Eventually, Oda became an informal go-between between Akihito and Michiko, a college-educated beauty whose father owned the Nissin Flour Milling Co.
Aug. 19, 1957, was the day of the famous “love match” between Michiko, who teamed up with a Canadian teenager, Bobby Doyle, to beat the Akihito-Oda pair on a court in the central Japanese resort town of Karuizawa.
Akihito took the loss with good humour, praising Michiko’s playing.
“I remember that very clearly,” Oda said.
The two grew closer on the court and off, and palace officials eventually approved their marriage, despite some resistance to having the future emperor marry a Catholic-educated commoner.
Akihito and Michiko broke with tradition in many ways, especially in choosing themselves to raise their own children — Naruhito, Prince Akishino and former princess Sayako Kuroda, who lost her royal title when she married a commoner.
“It must have taken an enormous effort for (Akihito) to make those changes, breaking with the ancient traditions of the royal family,” Oda said.
As emperor, Akihito has made unprecedented visits to the Philippines and other Pacific islands conquered by Japan that were devastated in fierce fighting as the U.S.-led Allies took them back.
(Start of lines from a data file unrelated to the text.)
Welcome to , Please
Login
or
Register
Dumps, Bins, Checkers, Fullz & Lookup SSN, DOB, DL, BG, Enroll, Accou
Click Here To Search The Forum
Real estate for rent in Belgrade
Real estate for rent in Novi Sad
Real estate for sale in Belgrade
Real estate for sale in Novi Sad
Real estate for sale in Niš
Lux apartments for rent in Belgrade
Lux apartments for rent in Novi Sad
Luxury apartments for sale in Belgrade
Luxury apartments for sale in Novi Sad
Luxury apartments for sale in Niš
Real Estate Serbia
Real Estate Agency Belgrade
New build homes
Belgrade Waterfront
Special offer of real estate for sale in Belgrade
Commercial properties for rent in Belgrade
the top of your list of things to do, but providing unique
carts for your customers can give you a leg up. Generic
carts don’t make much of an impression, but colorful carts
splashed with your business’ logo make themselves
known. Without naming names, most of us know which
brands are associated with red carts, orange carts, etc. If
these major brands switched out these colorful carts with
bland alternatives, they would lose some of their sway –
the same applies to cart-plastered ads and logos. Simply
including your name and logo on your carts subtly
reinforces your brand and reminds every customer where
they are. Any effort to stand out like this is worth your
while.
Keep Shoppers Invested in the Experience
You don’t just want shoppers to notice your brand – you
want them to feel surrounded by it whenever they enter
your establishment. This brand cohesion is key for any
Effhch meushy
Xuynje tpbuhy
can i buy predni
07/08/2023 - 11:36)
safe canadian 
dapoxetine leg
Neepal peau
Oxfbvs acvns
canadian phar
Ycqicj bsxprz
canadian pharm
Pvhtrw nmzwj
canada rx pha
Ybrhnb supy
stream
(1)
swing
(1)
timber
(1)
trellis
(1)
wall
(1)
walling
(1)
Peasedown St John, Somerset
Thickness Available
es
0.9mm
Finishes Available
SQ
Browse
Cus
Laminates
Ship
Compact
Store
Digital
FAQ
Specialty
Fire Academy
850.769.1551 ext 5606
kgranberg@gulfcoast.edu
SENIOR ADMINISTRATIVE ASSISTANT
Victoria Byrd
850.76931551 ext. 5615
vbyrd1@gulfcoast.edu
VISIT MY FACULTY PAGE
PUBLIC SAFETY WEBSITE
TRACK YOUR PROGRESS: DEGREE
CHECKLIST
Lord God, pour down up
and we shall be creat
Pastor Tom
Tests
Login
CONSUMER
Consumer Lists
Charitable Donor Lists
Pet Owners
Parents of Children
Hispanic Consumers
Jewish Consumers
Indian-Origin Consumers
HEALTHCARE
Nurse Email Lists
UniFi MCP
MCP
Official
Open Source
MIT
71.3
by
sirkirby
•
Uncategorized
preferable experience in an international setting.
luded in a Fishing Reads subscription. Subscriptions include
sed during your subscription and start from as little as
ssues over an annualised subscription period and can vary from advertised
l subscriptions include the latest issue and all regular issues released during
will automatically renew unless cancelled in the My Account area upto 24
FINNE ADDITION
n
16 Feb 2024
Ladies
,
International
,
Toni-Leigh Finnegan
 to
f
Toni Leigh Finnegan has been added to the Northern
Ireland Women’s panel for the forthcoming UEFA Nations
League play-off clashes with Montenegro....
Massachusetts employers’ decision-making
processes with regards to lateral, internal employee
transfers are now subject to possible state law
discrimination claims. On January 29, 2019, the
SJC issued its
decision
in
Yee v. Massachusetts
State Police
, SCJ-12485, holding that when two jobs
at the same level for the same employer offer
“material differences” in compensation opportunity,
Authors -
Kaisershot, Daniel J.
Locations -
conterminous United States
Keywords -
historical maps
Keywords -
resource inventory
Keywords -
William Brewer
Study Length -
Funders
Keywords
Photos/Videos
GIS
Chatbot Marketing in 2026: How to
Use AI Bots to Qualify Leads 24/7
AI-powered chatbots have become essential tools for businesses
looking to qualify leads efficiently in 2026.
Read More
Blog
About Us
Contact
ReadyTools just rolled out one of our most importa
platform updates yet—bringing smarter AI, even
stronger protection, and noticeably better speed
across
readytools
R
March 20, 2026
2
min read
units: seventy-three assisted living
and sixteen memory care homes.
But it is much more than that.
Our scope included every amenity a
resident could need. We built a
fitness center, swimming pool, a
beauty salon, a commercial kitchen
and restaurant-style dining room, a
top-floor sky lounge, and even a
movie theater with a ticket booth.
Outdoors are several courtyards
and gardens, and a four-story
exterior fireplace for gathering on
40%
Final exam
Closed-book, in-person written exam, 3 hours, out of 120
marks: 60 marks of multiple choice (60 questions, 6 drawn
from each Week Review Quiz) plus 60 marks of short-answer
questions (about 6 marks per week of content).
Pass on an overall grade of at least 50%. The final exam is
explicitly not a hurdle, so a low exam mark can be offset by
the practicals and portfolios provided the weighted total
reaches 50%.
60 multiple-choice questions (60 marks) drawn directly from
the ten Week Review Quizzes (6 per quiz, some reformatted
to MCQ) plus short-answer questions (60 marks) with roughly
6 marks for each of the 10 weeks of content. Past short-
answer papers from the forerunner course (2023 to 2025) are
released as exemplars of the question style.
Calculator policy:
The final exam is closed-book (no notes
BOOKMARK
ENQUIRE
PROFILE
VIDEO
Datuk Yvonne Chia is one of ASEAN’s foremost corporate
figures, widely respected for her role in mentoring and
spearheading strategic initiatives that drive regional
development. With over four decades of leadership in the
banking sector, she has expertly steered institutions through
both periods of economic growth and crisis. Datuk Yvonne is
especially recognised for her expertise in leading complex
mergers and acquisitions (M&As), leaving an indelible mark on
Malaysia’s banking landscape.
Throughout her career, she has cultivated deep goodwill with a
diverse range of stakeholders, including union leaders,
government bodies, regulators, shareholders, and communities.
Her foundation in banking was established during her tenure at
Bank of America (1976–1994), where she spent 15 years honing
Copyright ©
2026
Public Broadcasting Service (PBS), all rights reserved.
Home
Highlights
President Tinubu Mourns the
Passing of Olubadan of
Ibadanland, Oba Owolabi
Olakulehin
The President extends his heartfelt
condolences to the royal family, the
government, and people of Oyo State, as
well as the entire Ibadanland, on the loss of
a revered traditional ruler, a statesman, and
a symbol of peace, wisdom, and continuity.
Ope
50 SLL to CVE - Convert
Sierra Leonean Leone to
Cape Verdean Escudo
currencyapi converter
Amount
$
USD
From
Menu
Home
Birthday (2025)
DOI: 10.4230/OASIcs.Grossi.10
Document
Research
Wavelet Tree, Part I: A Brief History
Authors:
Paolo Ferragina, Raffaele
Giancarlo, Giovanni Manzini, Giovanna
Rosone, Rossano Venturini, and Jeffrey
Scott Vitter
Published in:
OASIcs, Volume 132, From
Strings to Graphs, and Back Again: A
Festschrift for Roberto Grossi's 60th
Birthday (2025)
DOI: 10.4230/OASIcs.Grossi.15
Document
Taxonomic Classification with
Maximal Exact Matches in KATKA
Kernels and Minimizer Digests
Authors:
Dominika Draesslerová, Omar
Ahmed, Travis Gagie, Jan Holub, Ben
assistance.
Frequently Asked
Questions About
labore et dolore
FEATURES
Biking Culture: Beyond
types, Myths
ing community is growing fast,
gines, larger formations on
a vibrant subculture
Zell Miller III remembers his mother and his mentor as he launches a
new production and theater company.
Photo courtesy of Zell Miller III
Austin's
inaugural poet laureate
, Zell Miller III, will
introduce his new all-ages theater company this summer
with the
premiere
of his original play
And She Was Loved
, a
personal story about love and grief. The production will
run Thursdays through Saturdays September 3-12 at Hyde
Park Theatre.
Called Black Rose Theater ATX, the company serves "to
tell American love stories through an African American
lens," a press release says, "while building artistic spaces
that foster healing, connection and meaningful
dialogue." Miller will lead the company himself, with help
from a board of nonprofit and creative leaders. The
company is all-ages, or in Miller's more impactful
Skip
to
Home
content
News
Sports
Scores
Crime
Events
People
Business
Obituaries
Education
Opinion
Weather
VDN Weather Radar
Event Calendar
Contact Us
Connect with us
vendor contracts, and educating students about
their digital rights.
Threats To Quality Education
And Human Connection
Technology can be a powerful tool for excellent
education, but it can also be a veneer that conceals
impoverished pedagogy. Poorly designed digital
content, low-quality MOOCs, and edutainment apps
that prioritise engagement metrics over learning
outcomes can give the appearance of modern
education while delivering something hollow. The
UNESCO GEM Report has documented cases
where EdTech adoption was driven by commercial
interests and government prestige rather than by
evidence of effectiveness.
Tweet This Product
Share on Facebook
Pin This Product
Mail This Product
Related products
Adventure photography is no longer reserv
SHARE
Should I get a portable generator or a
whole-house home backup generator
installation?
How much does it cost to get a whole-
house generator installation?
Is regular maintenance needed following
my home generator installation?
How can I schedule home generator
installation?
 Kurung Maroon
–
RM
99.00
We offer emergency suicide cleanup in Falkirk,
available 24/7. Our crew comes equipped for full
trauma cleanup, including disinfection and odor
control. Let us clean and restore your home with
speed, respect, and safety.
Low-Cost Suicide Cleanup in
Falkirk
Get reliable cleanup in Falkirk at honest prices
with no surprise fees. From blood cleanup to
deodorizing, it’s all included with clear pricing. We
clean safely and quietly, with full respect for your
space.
Though the emperor has avoided outright apologies, he has subtly stepped up his expressions of regret in carefully scripted statements on the war.
“Even though the controversy was from his father’s era, I believe (Akihito) has decided that it is his responsibility to pray for all the war dead, from civilians to American and British soldiers. The Emperor must have thought that he had to do it,” Oda said.
Born on Dec. 23, 1933, Akihito was evacuated to the countryside in the closing days of the war as the Allies firebombed Tokyo. He was 11 when he heard his father announce Japan’s Aug. 15, 1945, surrender on the radio.
“My childhood memories begin in 1937 when I was three years old … and the war continued from then until August 1945. Thus, as I grew up, there was not a time without war,” Akihito said in 1999, marking the 10th anniversary of his reign.
During the postwar U.S. occupation of Japan from 1945-52, he was tutored in English by Elizabeth Vining, a Quaker whose influence helped shape Akihito’s independent thinking and his pacifist and democratic views, his friends say.
“It gives my deep comfort that the Heisei era is coming to an end, free of war in Japan,” Akihito said, his voice trembling with emotion, at a news conference in December marking his 85th birthday.
Akihito has shown a special interest in Okinawa, the small southern islands where about 100,000 civilians lost their lives in the only ground battles inside Japan. Under U.S. occupation until 1972, the islands still are home to about half of the 50,000 American troops based in dozens of bases in Japan under a bilateral security pact.
Akihito was almost hit by a Molotov cocktail on a 1975 visit to Okinawa, where anti-emperor sentiment runs strong. But he and Michiko stuck with their schedule despite the attack and have returned to the islands 10 more times so far.
Oda said he hopes Akihito and Michiko might enjoy their retirement after his abdication, perhaps in scenic Karuizawa, where their romance began.
Using taxpayer dollars might be a problem, Oda said, but “My dream is to see the Emperor and Empress build a cute little cottage near that tennis court, where they first met, so they can visit and perhaps play a bit and then after that they can enjoy talking before a fireplace.”